The Purpose and Mission of the BSA
The Charter of the Boy Scouts of America states that “the purchase of this corporation shall be to promote, through organization and cooperation with other agencies, the ability of boys to do things for themselves and others, to train in Scoutcraft, and to teach them patriotism, courage, self-reliance, and kindred virtues, using methods which are no in common use by Boy Scouts.”

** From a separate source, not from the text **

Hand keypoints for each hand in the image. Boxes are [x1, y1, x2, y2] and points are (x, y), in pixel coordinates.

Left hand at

It is the mission of the Boy Scouts of America to prepare young people to make ethical and moral choices over their lifetimes by instilling in them the values of the Scout Oath and Law.
The District’s Purpose
A Scouting district is a geographical area of the BSA local council, determined by the council executive board. District leaders mobilize resources to ensure the growth and success of Scouting units within the district’s territory. The purpose of the district is to work through chartered organizations and community groups to organize and support successful units. The result of effective district support is more and more youth members receiving a better and better program.
The Council’s Purpose
The purpose of the council is to guide and support its districts for the achievement of the movement’s purpose. Council’s establish policies and programs. Districts carry out the policies and programs in their respective territories.
The Functions of the District
The membership function strives for growth through the organization of new Scouting units and growth through new members joining existing units.

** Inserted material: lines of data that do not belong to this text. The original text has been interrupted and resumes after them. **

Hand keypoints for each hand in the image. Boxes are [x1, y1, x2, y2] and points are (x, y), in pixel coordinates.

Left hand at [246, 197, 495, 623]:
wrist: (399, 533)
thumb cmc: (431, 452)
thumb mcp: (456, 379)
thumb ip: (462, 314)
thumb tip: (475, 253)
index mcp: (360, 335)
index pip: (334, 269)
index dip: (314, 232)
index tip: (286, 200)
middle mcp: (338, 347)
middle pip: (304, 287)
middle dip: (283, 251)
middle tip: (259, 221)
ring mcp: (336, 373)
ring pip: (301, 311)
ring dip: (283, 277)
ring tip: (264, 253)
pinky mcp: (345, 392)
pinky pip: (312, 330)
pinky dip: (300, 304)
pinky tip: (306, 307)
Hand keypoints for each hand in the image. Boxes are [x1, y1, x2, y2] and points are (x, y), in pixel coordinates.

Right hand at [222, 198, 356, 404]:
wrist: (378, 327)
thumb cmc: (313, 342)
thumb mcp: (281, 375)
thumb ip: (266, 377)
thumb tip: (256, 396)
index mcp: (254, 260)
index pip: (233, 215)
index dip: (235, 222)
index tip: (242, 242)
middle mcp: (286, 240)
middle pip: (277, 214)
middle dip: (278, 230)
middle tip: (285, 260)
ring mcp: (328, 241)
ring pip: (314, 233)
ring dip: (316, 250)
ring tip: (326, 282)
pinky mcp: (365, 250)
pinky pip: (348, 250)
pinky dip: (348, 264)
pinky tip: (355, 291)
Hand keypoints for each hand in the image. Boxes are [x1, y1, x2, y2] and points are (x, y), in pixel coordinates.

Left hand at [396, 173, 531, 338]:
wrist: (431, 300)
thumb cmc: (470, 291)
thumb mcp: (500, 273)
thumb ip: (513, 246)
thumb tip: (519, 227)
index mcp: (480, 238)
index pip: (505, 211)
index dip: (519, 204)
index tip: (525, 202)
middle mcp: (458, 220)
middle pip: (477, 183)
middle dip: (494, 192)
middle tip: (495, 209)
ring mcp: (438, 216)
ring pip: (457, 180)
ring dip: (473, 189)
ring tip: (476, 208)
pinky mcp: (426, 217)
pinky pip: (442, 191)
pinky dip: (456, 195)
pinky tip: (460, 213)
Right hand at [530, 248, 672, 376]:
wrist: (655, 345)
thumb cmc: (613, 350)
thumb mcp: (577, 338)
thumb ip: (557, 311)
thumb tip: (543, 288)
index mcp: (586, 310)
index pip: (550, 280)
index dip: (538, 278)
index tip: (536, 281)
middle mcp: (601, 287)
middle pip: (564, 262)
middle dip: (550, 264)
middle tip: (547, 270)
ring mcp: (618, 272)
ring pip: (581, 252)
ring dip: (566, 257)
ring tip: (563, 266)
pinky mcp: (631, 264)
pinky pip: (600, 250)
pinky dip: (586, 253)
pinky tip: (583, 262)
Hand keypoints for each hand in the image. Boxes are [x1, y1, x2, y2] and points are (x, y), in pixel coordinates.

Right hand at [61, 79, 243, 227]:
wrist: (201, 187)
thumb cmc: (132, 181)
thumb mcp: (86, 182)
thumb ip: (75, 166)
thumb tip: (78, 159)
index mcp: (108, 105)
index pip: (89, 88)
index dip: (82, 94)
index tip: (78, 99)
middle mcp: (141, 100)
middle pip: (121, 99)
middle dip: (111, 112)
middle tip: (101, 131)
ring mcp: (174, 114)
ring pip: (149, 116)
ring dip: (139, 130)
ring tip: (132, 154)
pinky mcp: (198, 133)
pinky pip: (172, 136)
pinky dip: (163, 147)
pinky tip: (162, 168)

The finance function sees that the district provides its share of funds to the total council operating budget.
The program function concentrates on helping Scouting units with camp promotion; special activities including community service; training adult volunteers; and youth advancement and recognition.
The unit service function provides direct coaching and consultation by district volunteers for unit adults to help ensure the success of every Scouting unit.
The order in which the funcation listed is not meant to suggest the order of their importance but the natural interrelationship and flow of the functions. The Scouting movement cannot achieve its purpose without first organizing units and enrolling members. The district cannot support its units without the funds to do it. Unit programs are supported by the district through its program functions and unit service. All four functions are equally important and neccessary; if one suffers from lack of attention, all the work of the district suffers.
Who Leads the District?
The district is lead by a committee of volunteers tasked with a job that fits into one of the four functions of the district: membership, finance, program and unit service.
Leading the district committee are three people who make up the District Key 3:
The job of the District Chairman is to preside over the district committee and be responsible for carrying out the four functions of the district: membership, finance, program and unit service. This person is nominated through the district nominating committee and then approved by the Council Executive Board. Once approved, they are also a full voting member of the Council Execute Board representing their district.
The job of the District Commissioner is the quality control officer who recruits, trains and leads a staff of commissioners who coach adult leaders of every units to succeed. The District Commissioner is responsible for the unit service function of the district. This person is recommended by the District Nominating Committee and approved by the Council Commissioner.
The District Executive is the full-time professional assigned to guide the District and its top leadership in the overall functions of the district. The District Executive serves under the direction of the Council Scout Executive.